Будетлянин науки | страница 39



Так называемое «Завещание Хлебникова» – это не завещание, а просто список, который мы вместе составляли, – то, что он хотел, чтобы туда вошло>134. Мы решили, что ему надо сказать что-то от себя. Как назвать? Я ему предложил назвать предисловие «Свояси». Это ему очень понравилось. Одно время я колебался: может быть, вместо «Свояси» – «Моями», но это как-то не понравилось по звучанию.

Хлебников очень резко относился к изданиям Бурлюка. Он говорил, что «Творения» совершенно испорчены, и он очень возмущался тем, что печатали вещи, которые были совсем не для печати, в частности, «Бесконечность – мой горшок / вечность потиралка / Я люблю тоску кишок / Я зову судьбу мочалкой»>135. И он многое исправлял, и в рукописях, и в печатных текстах. Он был против хронологии Бурлюка, которая была фантастическая, но это его не так трогало – его трогали главным образом тексты и разъединение кусков.

Было очень интересно работать с ним над этим. Мы часто встречались. Я сидел у Бриков постоянно, а изредка Хлебников ко мне заходил. Однажды мы были далеко от центра, на одной из маленьких выставок, устроенных ИЗО, – выставке произведений Гумилиной>136. Мы говорили о живописи, был очень интересный разговор, и мы шли пешком ко мне в Лубянский проезд. Я ему предложил подняться ко мне. Мы продолжали разговаривать, а вдруг (это было вскоре после сыпного тифа) я себя почувствовал совершенно усталым, лёг и уснул. Когда я проснулся, его уже не было.

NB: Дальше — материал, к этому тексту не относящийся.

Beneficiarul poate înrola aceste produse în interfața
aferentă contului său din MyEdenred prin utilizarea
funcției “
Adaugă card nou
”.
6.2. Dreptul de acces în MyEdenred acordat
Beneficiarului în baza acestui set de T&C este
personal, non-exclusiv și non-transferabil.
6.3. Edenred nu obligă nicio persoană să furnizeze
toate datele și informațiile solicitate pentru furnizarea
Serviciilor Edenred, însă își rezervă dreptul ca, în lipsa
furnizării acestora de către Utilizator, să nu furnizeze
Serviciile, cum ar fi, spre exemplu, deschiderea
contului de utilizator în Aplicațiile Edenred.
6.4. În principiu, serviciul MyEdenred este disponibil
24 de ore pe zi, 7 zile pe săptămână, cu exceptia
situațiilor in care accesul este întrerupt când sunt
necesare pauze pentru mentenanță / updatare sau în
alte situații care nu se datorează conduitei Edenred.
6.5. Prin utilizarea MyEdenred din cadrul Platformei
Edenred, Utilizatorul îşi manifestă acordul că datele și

Это была наша последняя встреча. Потом он уехал>137. Это никогда нельзя было предвидеть. Ему вдруг хотелось уехать куда-нибудь; у него был кочевой дух. Если бы он тогда не уехал, возможно, что мы бы довели до конца эти два тома. Объяснить это было невозможно. Это не потому, что он голодал, – у Бриков его всё-таки подкармливали. Может быть, Лиля ему сказала что-нибудь обидное, это бывало… Он был очень трудный жилец.

Моё предисловие к сочинениям называлось тогда «Подступы к Хлебникову» и было издано потом в Праге под названием «Новейшая русская поэзия»>138. Это предисловие я читал в мае девятнадцатого года, у Бриков, на первом заседании Московского лингвистического кружка после Октябрьской революции>139. Хлебникова не было в Москве, он уже уехал на юг. Был Маяковский, который выступил в прениях. Лиля почему-то опоздала и спросила: «Ну, как было?» – и Маяковский сказал соответствующее горячее слово.

Тогда были очень крепкие отношения с Хлебниковым, с обеих сторон. Было ясно, что я ему был ближе, чем Брики. Бриков он как-то немножко побаивался, сторонился.